Rientra tra i “servizi di ristorazione e catering” la fornitura di cibi destinati ad essere consumati immediatamente dal cliente finale, se accompagnati da servizi di supporto sufficienti a garantirne tale consumo immediato. Se invece il cliente sceglie di non avvalersi dei mezzi umani e tecnici messi a disposizione dal fornitore per accompagnare il consumo del cibo (quindi in ipotesi di consegna d’asporto o a domicilio), la prestazione non si qualifica come servizio di ristorazione, bensì come cessione di beni e, in particolare, come cessione di “prodotti alimentari”. Questo il principio sancito dalla Corte di Giustizia UE, nella sentenza 22.4.2021 relativa alla causa C-703/19, avente ad oggetto il caso di una catena di fast food che, oltre alla fornitura di cibo, forniva
anche una serie di servizi di supporto ritenuti predominanti rispetto alla fornitura degli alimenti.
Per quanto sopra, il trattamento IVA è legato alla natura della cessione ovvero prestazione; essendovi quindi una differente applicazione di percentuale IVA.

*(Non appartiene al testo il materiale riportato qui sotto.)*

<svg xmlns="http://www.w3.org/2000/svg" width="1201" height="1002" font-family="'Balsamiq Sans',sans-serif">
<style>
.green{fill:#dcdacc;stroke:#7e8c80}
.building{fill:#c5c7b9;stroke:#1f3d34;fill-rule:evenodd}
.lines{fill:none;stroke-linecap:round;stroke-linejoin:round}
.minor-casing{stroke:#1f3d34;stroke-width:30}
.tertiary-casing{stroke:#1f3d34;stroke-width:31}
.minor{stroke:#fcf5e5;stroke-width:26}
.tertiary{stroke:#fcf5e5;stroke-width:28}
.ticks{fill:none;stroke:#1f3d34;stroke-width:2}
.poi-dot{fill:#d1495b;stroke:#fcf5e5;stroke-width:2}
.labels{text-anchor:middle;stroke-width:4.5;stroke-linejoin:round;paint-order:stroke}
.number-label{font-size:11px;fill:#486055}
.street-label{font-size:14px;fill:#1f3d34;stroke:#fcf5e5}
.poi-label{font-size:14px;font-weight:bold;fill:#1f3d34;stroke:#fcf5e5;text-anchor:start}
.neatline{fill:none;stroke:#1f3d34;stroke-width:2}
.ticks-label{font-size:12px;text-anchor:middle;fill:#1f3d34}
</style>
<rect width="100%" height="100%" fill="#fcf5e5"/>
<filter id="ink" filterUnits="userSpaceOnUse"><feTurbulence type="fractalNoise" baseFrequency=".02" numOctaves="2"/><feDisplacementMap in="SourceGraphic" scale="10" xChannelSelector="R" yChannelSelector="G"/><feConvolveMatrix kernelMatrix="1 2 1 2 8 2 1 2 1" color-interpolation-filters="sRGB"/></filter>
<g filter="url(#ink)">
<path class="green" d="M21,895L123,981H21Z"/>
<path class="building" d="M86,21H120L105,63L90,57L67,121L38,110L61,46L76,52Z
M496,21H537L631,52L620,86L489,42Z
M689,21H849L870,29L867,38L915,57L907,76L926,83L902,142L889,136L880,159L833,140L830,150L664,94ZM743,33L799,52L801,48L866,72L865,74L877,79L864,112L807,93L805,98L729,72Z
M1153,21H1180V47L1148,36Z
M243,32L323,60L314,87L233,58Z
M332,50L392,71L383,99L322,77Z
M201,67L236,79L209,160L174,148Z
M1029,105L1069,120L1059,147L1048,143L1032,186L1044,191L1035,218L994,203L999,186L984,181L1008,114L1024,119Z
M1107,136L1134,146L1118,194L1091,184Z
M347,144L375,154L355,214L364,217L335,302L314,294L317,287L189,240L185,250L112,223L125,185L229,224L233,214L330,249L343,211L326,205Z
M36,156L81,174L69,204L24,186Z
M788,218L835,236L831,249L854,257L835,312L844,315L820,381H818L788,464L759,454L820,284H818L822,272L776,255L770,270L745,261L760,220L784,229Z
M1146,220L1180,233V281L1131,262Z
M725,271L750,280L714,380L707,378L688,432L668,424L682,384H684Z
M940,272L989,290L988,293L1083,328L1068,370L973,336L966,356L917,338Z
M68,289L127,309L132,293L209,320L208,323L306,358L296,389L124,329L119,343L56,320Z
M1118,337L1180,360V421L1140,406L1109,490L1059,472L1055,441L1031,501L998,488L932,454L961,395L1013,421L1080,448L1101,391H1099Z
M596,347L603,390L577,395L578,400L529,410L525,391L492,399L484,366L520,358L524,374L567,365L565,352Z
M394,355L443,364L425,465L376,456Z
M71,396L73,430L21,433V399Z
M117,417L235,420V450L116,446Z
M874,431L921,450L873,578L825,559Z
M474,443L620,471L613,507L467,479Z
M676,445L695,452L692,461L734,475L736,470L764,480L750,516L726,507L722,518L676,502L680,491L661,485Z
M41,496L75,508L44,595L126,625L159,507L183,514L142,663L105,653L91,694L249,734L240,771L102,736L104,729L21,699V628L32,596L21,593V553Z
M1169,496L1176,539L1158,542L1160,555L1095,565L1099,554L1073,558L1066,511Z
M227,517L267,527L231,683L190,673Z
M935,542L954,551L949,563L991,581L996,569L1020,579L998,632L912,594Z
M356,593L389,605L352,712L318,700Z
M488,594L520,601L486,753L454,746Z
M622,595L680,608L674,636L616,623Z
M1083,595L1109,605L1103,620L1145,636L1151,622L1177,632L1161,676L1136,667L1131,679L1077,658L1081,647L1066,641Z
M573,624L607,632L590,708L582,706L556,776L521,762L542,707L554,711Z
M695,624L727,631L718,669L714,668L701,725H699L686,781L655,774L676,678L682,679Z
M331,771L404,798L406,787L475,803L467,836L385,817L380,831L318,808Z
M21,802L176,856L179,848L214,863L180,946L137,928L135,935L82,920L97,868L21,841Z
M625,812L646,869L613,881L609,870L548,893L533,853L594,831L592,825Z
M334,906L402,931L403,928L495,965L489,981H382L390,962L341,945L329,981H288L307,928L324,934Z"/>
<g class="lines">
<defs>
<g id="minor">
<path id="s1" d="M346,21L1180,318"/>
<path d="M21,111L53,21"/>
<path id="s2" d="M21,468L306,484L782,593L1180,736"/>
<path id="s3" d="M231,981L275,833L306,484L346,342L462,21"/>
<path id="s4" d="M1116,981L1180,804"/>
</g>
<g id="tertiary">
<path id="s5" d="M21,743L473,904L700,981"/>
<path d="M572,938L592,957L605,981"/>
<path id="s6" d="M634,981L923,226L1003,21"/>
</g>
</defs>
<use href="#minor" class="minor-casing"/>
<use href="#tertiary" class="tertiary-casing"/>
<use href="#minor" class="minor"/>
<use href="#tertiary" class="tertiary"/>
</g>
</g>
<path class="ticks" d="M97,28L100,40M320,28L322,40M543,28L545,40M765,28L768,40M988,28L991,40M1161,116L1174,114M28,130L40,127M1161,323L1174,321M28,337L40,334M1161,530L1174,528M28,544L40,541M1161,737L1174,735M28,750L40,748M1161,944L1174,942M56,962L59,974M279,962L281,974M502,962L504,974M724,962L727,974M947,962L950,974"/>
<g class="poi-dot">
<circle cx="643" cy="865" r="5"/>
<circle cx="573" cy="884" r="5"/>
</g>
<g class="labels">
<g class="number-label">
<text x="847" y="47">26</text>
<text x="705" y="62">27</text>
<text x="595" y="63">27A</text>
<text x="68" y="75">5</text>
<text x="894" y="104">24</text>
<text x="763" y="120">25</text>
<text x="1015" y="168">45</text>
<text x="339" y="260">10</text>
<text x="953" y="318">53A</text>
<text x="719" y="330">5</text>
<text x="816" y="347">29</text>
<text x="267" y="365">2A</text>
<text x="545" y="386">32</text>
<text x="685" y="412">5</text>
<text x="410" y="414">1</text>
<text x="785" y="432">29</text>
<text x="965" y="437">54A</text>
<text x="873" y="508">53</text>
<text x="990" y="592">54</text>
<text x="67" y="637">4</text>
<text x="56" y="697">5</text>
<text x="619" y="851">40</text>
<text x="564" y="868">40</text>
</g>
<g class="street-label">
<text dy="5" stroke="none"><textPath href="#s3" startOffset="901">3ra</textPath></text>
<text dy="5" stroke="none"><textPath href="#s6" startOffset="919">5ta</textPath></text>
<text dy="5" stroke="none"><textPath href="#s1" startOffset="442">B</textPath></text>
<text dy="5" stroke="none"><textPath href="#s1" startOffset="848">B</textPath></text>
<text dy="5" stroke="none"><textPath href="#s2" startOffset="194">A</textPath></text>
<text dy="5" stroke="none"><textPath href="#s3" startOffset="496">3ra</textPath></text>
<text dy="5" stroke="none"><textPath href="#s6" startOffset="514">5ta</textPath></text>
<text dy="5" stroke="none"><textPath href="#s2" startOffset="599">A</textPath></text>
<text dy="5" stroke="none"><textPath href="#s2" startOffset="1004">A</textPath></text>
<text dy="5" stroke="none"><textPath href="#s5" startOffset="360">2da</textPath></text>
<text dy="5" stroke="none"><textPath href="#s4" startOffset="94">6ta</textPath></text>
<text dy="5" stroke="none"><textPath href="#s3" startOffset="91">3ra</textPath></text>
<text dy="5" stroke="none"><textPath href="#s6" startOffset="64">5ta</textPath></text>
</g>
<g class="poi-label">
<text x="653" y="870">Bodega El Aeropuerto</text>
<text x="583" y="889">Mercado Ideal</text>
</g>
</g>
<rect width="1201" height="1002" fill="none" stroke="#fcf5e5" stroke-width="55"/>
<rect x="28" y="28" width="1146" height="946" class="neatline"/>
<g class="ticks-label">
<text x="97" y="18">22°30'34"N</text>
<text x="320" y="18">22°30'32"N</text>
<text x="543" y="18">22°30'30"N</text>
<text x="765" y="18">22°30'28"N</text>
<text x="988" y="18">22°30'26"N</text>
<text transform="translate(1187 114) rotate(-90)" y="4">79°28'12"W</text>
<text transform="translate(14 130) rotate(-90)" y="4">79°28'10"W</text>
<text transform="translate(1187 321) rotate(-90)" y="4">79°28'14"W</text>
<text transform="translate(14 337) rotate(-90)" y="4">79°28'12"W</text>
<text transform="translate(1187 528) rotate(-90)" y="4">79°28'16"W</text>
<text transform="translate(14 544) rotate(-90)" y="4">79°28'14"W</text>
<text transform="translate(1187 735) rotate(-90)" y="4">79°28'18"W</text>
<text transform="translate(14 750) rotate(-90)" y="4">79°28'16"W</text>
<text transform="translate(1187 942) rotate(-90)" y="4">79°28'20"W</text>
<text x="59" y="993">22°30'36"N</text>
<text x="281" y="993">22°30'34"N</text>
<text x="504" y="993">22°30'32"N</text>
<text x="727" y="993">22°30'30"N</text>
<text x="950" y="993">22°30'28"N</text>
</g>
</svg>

I Giudici comunitari rammentano innanzitutto che l’art. 98, Direttiva n. 2006/112/CE consente ai singoli Stati membri di applicare un’aliquota ridotta a talune cessioni di beni o prestazioni di servizi indicate nell’allegato III della citata Direttiva. Gli Stati membri sono inoltre liberi di scegliere le categorie a cui concedere tale aliquota ridotta, rispettando il principio di neutralità fiscale, il quale impedisce che cessioni di beni o prestazioni di servizi simili, che si trovino in concorrenza gli uni con gli altri, siano trattati in modo diverso dal punto di vista dell’applicazione dell’IVA.
Disciplina Nazionale
Il n. 121), Tabella A, Parte III, DPR n. 633/72, con riferimento alle prestazioni di servizi, prevede l’applicazione dell’aliquota IVA ridotta al 10% per le “somministrazioni di alimenti e bevande, effettuate anche mediante distributori automatici; prestazioni di servizi dipendenti da contratti di appalto aventi ad oggetto forniture o somministrazioni di alimenti e bevande”. Con riferimento alle cessioni di beni, invece, il n. 80) della citata Tabella A prevede la medesima aliquota IVA al 10% per le cessioni di “preparazioni alimentari non nominate né comprese altrove”. Dubbi erano quindi sorti in merito al corretto trattamento IVA applicabile alle cessioni di cibi venduti con modalità “a domicilio” o “da asporto”. Nel Principio di diritto 22.2.2019, n. 9 infatti, l’Agenzia delle Entrate ha specificato che la “somministrazione di alimenti e bevande” va assoggettata all’aliquota IVA del 10 %, ai sensi del citato n. 121), mentre la “cessione con asporto” degli stessi beni deve scontare l’aliquota IVA applicabile alla singola tipologia di bene alimentare ceduto. Con l’art. 1, comma 40, Legge n. 178/2020 (Finanziaria 2021) il Legislatore ha risolto in parte la questione, fornendo l’interpretazione autentica del predetto n. 80) e ricomprendendo tra le “preparazioni alimentari” da assoggettare all’aliquota IVA al 10% le cessioni di piatti pronti e di pasti che siano stati cotti, arrostiti, fritti o altrimenti preparati in vista del loro consumo immediato, della loro consegna a domicilio o dell’asporto. Alla cessione di bevande (alcoliche e non) risulta applicabile l’aliquota IVA propria del bene ceduto. La legislazione nazionale, quindi, nel prevedere la medesima aliquota IVA ridotta, senza distinzioni tra cessioni / prestazioni di alimenti, risulta in linea con i principi espressi dalla Corte di Giustizia UE.